5) Bruins' back-end problems vs. Tampa's pressure
The Bruins defense struggled in a major way breaking the puck out of against the fast, aggressive Tampa fore-check, and that got even worse once they lost Torey Krug in Game 4 with an ankle injury. It was clear they were missing him both 5-on-5 and on the power play in Sunday afternoon’s Game 5, and it was also readily apparent they could have used a healthy Brandon Carlo in the series vs. the Lightning as well. Instead the Bruins were forced to feature Adam McQuaid and Kevan Miller way too much where their puck-moving and first pass attempts weren’t always good against the speedy, Tampa group, and where any defensemen pairing below Zdeno Chara/Charlie McAvoy struggled to hold up their end of the bargain. It was Matt Grzelcyk’s rattled turnover in the early stages of Game 4 that helped pave the way for Boston’s slow start in that game, and once again showed a moment where the Boston back end struggled amidst the pressure.
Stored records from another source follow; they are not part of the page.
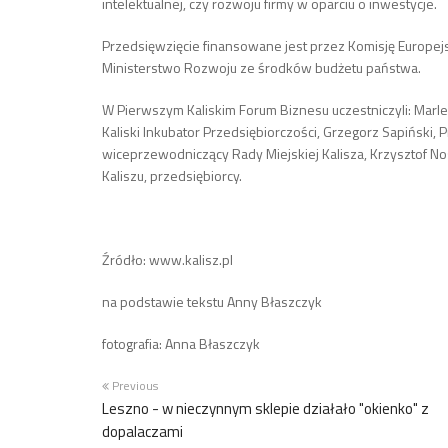
intelektualnej, czy rozwoju firmy w oparciu o inwestycje.
Przedsięwzięcie finansowane jest przez Komisję Europe
Ministerstwo Rozwoju ze środków budżetu państwa.
W Pierwszym Kaliskim Forum Biznesu uczestniczyli: Marl
Kaliski Inkubator Przedsiębiorczości, Grzegorz Sapiński, 
wiceprzewodniczący Rady Miejskiej Kalisza, Krzysztof Nosa
Kaliszu, przedsiębiorcy.
Źródło: www.kalisz.pl
na podstawie tekstu Anny Błaszczyk
fotografia: Anna Błaszczyk
Previous
Leszno - w nieczynnym sklepie działało "okienko" z
dopalaczami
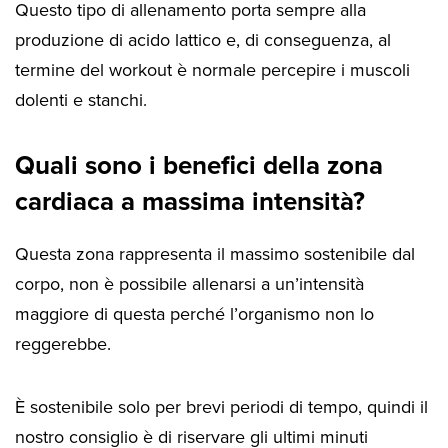
Questo tipo di allenamento porta sempre alla
produzione di acido lattico e, di conseguenza, al
termine del workout è normale percepire i muscoli
dolenti e stanchi.
Quali sono i benefici della zona
cardiaca a massima intensità?
Questa zona rappresenta il massimo sostenibile dal
corpo, non è possibile allenarsi a un’intensità
maggiore di questa perché l’organismo non lo
reggerebbe.
È sostenibile solo per brevi periodi di tempo, quindi il
nostro consiglio è di riservare gli ultimi minuti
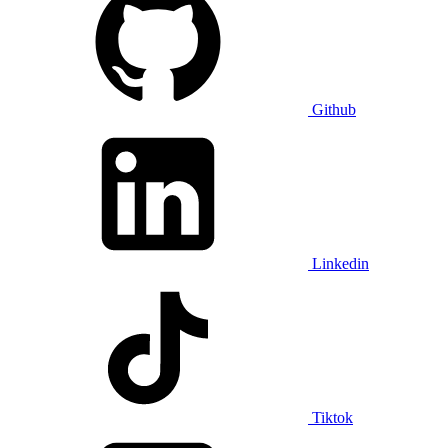
Github
Linkedin
Tiktok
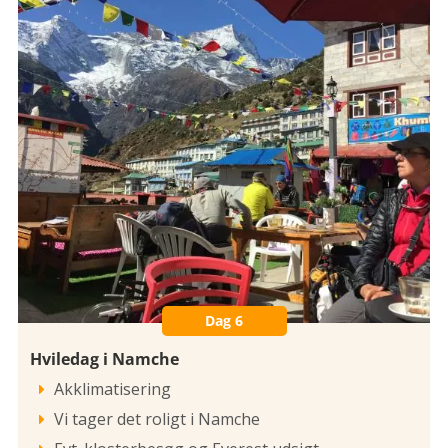
Dag 6
Hviledag i Namche
Akklimatisering

Vi tager det roligt i Namche

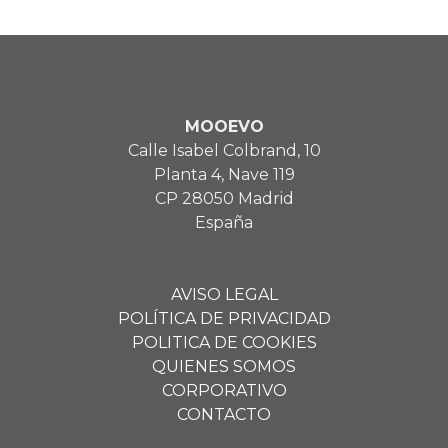
MOOEVO
Calle Isabel Colbrand, 10
Planta 4, Nave 119
CP 28050 Madrid
España
AVISO LEGAL
POLÍTICA DE PRIVACIDAD
POLITICA DE COOKIES
QUIENES SOMOS
CORPORATIVO
CONTACTO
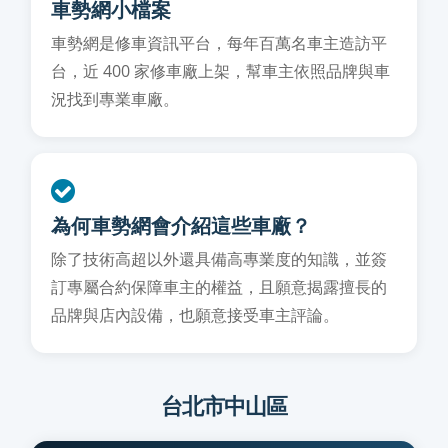
車勢網小檔案
車勢網是修車資訊平台，每年百萬名車主造訪平
台，近 400 家修車廠上架，幫車主依照品牌與車
況找到專業車廠。
為何車勢網會介紹這些車廠？
除了技術高超以外還具備高專業度的知識，並簽
訂專屬合約保障車主的權益，且願意揭露擅長的
品牌與店內設備，也願意接受車主評論。
台北市中山區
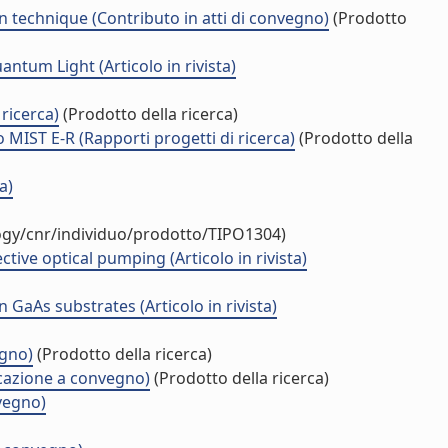
 technique (Contributo in atti di convegno)
(Prodotto
um Light (Articolo in rivista)
ricerca)
(Prodotto della ricerca)
MIST E-R (Rapporti progetti di ricerca)
(Prodotto della
a)
logy/cnr/individuo/prodotto/TIPO1304)
ve optical pumping (Articolo in rivista)
As substrates (Articolo in rivista)
egno)
(Prodotto della ricerca)
icazione a convegno)
(Prodotto della ricerca)
nvegno)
Once it got to a point where B’s defensemen like Grzelcyk were simply trying to skate it up all by themselves it was clear that Boston’s players were trying to do too much individually, and that the constant pressure from the Tampa Bay fore-check had the B’s back enders shaken and stirred. What’s interesting is that McAvoy seemed to handle the Tampa pressure best as he got stronger and stronger with each game in the series, and his 26 plus minutes in Game 5 showed that his game was in a really good place at the time of Boston’s elimination. With Torey Krug getting injured late in each of the last two seasons for the Bruins, it’s high time the Bruins brought in another front line left side defenseman to lighten Krug and Chara’s load a little bit.